PG: Cultures are usually more complicated than we see them externally and are at  shaped in ways both big and small by their political environments. Although a lifestyle can change and practices can be altered, people generally adapt ancient or traditional ways of life to their continuously evolving surroundings and environments, physical, spiritual or political. Sometimes, if you look closely enough or have the patience to try, you will find that despite modern aesthetic changes, many of the ancient cultures of Africa survive intact beneath the aesthetics of modern dress or habitat. The politics of culture usually depend on the dominant religion and ethnic group of the nation. Established colonial religions have done little to halt the practice of traditional African spirituality.

In Italy, for example, it’s well known that many dialects of the Italian language gradually disappeared following the invention of the television. Television use is widespread and growing in Africa, but not to the same extent that it factors within Europe, the United States, and Asia. That said, as populations grow, shift, decrease or are replaced by a larger dominant culture, within Africa, sometimes language dialects merge or are enveloped by the dominate cultural group.

/One/: When various groups create works of art, how do the people see them and use them? In Western societies for instance, the more useful an object becomes, the less it is viewed as “art.” Instead, often art rests in white-walled museums, far from the concerns of daily life. How central is art to various African cultures?

PG: In Africa today, modern concepts of art coexist with the traditional functions of art. In many African cultures, art and functionality go hand-and-hand. We see this in the multiple forms and distinctive roles the various Nyao mask entities play, representing the Gule, Chitere and Songowe of Zambia. Mask entities revealed during Nyao rituals identify the level of initiation achieved by initiates within the Nyao society. And today, in southwestern Sudan, the finely crafted iron blade of the Mambere is carried by Azande chiefs and dignitaries during ceremonies that signify status within traditional Azande society. In these examples, the function of art is to identify the status and standard of the Kpinga bearer, representing marriage to a certain number of wives.

Art carries meaning in Africa through its ability to convey words and ideas across boundaries, touching all aspects of life and death. Virtually all traditional African art forms serve a particular function.  The Tambaa of the West African Sanana, for instance, is a weapon provided to village ancestors by the ancient Koma spirits of the land. The various decorative animal shapes each represent a particular spirit manifestation that may be summoned for battle or ritual purpose upon the command of its wielder. In this instance, art communicates directly with the ancient Koma and provides a gateway between the physical world and the spiritual world, inhabited by the Koma.

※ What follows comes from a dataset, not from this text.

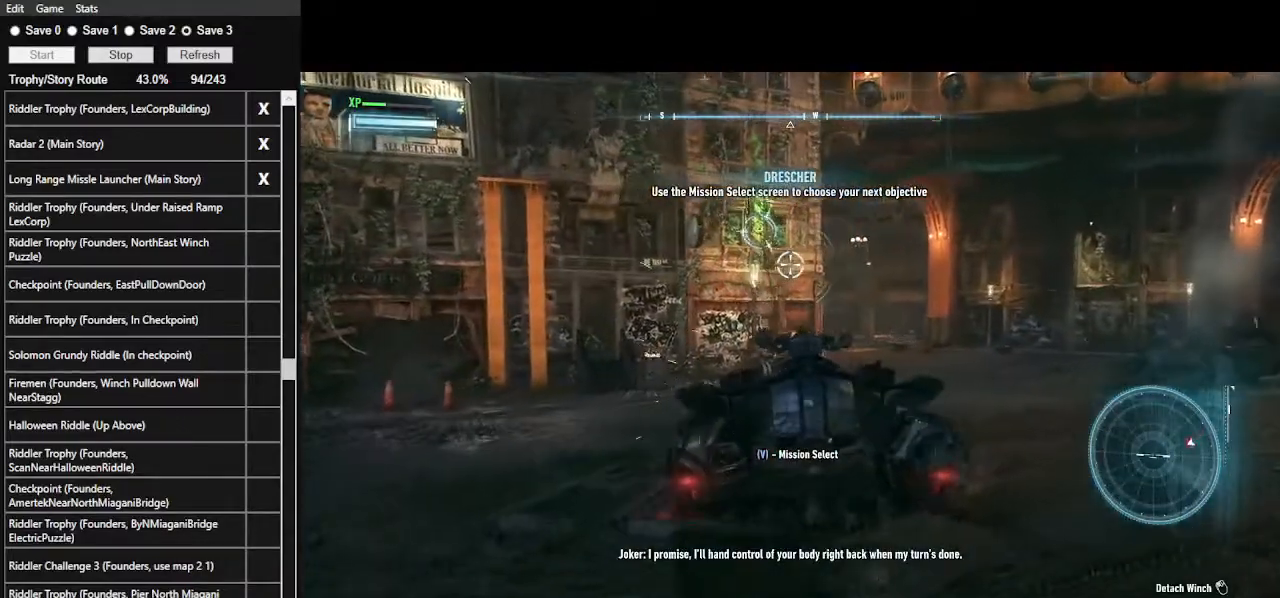
{"keys": ["d"], "mouse": ["right"], "events": [[133, "w", "up"]]}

Ritual and dance bridge the boundaries between worlds of the spirit and the physical. In the example of the See Ze Lee, the rite of spiritual cleansing and purification of evil spirits, ritual and dance are used to command spirits for the purpose of healing. In contrast, other dances or rituals, such as the Zere, the dance of the chimpanzees performed by the Mano peoples, celebrate the living and endow participants with the pragmatic attributes of strength, stamina and courage, especially in war. The Zere dance symbolizes the Kan Kie Mia, a chimpanzee family native to the nearby Nimba mountains. Revered as the reincarnated ancestors of the Mano peoples, these creatures animate the most sacred rituals of Mano culture.

/One/: In the West, the individual enjoys privileged status and some believe that one can determine his or her destiny without relying upon help from others. How is the individual viewed in traditional African cultures?

PG: Although the dynamics may sometimes differ based on ethnicity, economic activity, religion and or local politics, there is a great emphasis on the sense of family, village, and community. There is the belief that one’s destiny and the destiny of his or her community are intertwined. Among the cultures that we have observed, the needs of the individual are usually second to those of community.